QUOTED TEXT:
....

EP1514827A1

EP1514827A1 - Machine-room-less elevator

Info

Publication number: EP1514827A1
Application number: EP03736207A
Authority: EP
Inventors: Takashi Ishii; Hiroshi Sano; Kan Kawasaki
Original assignee: Toshiba Elevator Co Ltd
Current assignee: Toshiba Elevator and Building Systems Corp
Priority date: 2002-06-14
Filing date: 2003-06-13
Publication date: 2005-03-16
Also published as: CN1545479A; JP2004018170A; EP1514827A4; TW200400911A; AU2003241656B9; US20040206580A1; JP4416381B2; MY141892A; WO2003106320A1; KR100633490B1; AU2003241656A1; CN1298603C; KR20040062529A; TWI243146B; AU2003241656B2

Abstract

An elevator in which a dimension of an elevator shaft does not need to be increased when enlarging a hoist, and a position where a cage is suspended by a hoist cable can be flexibly selected. In an elevator according to the present invention, a hoist 10 is disposed such that a rotational axis thereof is vertically extended. Thus, when an axial dimension of the hoist 10 is increased to enlarge the hoist 10, a dimension of an elevator shaft does not need to be increased. Since a driving shaft 10a of the hoist 10 is vertically extended, an area occupied by the hoist is remarkably reduced when viewed in a horizontal cross-sectional view of the elevator shaft. Thus, the freedom to dispose the hoist 10 is enhanced so that a position where a cage 3 is suspended by a hoist cable 14 can be flexibly selected.

Description

BACKGROUND OF THE INVENTION

Field of the Invention

The present invention relates to a machineroom-less elevator having no machineroom disposed above an elevator shaft provided in a building.

Description of the Related Art

Various machineroom-less elevators having no machineroom disposed above an elevator shaft have been developed and proposed for efficiently utilizing spaces in buildings and for observing regulations regarding the right to sunlight.
An example of such an elevator features a hoist disposed in a gap between a space required for a cage to vertically move in an elevator shaft including the vertically extending portion of the space (hereinafter referred to as "moving space") and an inner wall surface of the elevator shaft.
For example, in a conventional machineroom-less elevator shown in Fig. 9, a cage 3 is adapted to vertically move while guided by a pair of right and left cage- side guide rails 2L and 2R disposed in an elevator shaft 1. A counterweight 5 is adapted to vertically move while guided by a pair of front and rear counterweight- side guide rails 4f and 4r.

....

STORED RECORDS:

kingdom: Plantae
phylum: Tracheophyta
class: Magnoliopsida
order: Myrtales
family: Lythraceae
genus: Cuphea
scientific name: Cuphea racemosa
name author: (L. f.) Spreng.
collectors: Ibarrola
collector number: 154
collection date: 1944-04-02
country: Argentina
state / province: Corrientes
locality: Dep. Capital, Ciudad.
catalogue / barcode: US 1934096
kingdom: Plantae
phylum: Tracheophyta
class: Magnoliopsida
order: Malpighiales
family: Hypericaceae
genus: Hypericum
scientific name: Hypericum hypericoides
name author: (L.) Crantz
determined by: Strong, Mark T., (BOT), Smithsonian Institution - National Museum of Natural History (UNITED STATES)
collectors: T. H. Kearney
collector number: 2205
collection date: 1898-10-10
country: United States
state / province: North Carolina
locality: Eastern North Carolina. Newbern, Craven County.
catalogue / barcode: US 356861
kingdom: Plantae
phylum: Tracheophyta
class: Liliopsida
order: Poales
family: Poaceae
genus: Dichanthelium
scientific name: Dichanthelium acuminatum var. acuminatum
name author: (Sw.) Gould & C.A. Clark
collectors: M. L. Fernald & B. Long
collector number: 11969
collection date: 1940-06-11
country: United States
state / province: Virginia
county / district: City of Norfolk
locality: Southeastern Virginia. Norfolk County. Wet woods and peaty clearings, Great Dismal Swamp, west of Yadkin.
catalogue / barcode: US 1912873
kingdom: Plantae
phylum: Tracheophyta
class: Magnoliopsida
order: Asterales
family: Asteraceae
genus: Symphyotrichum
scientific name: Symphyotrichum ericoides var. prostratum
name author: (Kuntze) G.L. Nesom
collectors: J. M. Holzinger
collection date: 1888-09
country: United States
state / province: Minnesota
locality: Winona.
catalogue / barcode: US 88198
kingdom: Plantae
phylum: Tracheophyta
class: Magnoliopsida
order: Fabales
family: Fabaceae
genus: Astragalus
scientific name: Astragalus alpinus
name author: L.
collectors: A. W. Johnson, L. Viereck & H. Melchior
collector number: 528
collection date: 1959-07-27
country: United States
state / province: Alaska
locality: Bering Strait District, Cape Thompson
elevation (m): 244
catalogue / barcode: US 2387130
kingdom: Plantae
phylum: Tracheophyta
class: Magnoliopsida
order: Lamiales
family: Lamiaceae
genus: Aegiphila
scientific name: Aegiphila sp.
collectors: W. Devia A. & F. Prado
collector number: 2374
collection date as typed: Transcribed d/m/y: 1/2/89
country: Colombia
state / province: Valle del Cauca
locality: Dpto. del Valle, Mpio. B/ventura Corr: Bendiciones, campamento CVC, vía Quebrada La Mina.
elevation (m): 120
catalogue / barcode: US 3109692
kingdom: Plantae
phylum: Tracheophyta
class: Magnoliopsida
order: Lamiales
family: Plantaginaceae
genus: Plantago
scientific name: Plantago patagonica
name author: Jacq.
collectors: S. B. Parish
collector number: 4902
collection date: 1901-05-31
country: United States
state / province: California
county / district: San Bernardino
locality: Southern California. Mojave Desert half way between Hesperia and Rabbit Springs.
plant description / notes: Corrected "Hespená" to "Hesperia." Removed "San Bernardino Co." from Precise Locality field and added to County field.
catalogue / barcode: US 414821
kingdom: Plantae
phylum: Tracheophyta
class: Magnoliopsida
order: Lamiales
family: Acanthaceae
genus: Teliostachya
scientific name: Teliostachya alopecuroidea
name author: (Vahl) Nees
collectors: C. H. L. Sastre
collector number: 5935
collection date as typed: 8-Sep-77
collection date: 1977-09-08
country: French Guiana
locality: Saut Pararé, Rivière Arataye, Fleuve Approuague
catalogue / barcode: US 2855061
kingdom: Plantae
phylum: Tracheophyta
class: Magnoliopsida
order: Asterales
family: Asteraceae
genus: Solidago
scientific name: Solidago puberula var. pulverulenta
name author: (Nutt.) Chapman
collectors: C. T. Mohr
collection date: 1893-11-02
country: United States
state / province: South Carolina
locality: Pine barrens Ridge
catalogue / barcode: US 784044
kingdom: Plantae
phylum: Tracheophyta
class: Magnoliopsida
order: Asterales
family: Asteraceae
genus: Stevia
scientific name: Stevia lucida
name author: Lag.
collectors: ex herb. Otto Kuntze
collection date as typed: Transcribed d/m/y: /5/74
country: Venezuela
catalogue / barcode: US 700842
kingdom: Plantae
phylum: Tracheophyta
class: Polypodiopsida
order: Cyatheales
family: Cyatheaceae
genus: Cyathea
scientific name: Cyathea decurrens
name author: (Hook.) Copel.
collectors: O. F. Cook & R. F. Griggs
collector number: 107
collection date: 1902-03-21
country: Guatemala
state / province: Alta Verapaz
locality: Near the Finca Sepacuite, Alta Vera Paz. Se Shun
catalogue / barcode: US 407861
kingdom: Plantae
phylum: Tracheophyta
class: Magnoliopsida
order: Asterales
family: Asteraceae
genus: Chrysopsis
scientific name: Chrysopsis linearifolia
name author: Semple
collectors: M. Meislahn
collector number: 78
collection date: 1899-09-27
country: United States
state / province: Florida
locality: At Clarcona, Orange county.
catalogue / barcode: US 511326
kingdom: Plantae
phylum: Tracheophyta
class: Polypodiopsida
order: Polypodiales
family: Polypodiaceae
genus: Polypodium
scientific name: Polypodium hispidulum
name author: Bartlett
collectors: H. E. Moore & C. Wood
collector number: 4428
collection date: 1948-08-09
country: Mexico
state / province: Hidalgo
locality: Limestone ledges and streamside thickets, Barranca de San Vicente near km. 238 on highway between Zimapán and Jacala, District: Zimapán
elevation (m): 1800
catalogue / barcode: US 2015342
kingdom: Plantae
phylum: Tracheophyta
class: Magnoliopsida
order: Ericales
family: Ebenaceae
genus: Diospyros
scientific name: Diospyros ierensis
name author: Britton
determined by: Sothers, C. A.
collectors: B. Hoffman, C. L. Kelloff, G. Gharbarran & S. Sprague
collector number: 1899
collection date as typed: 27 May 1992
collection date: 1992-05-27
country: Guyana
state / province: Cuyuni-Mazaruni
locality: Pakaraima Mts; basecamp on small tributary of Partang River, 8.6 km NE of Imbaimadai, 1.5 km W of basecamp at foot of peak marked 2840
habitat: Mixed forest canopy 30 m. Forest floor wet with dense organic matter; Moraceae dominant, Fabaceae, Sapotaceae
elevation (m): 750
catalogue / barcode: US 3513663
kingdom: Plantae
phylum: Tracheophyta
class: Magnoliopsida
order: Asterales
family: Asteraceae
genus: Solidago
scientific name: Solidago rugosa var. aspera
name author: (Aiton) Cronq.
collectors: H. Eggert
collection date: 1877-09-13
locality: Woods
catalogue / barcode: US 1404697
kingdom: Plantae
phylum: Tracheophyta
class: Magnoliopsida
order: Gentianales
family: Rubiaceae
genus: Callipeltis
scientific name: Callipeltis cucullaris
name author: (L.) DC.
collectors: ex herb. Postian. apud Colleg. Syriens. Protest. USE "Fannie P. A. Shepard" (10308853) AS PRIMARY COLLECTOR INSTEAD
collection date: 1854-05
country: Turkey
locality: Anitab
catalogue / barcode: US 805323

....

TO BE DONE:
a. In the machine-room-less elevator patent, who is listed as the original assignee?
b. Continue the machine-room-less elevator patent description after its last sentence, the one about the counterweight guide rails 4f and 4r.

IN RESPONSE:
a. Toshiba Elevator Co Ltd

b.
A disc-shaped hoist 6 attached on a right inner wall surface 1a in a top portion of the elevator shaft 1 has a horizontal driving shaft extending in the right and left direction. Thus, a traction sheave 7 rotates around a rotational axis horizontally extending in the right and left direction.
A hoist cable 8 wound around the traction sheave 7 has a portion 8a downwardly extending to the cage 3. The portion 8a is wound around a pair of right and left below- cage sheaves 3a and 3b provided below the cage 1, and then extends upward to suspend the cage 3 in a so-called two-to-one roping arrangement, with a tip 8b thereof being fixed to a top of the elevator shaft 1 by a hitching device (not shown).
Similarly, the hoist cable 8 wound around the traction sheave 7 has a portion 8c downwardly extending to the counterweight 5. The portion 8c is wound around a counterweight-side sheave 5a provided above the counterweight 5, and then extending upwardly to suspend the counterweight 5 in the two-to-one roping arrangement, with a tip 8d thereof being fixed to a top of the elevator shaft 1 by a hitching device (not shown).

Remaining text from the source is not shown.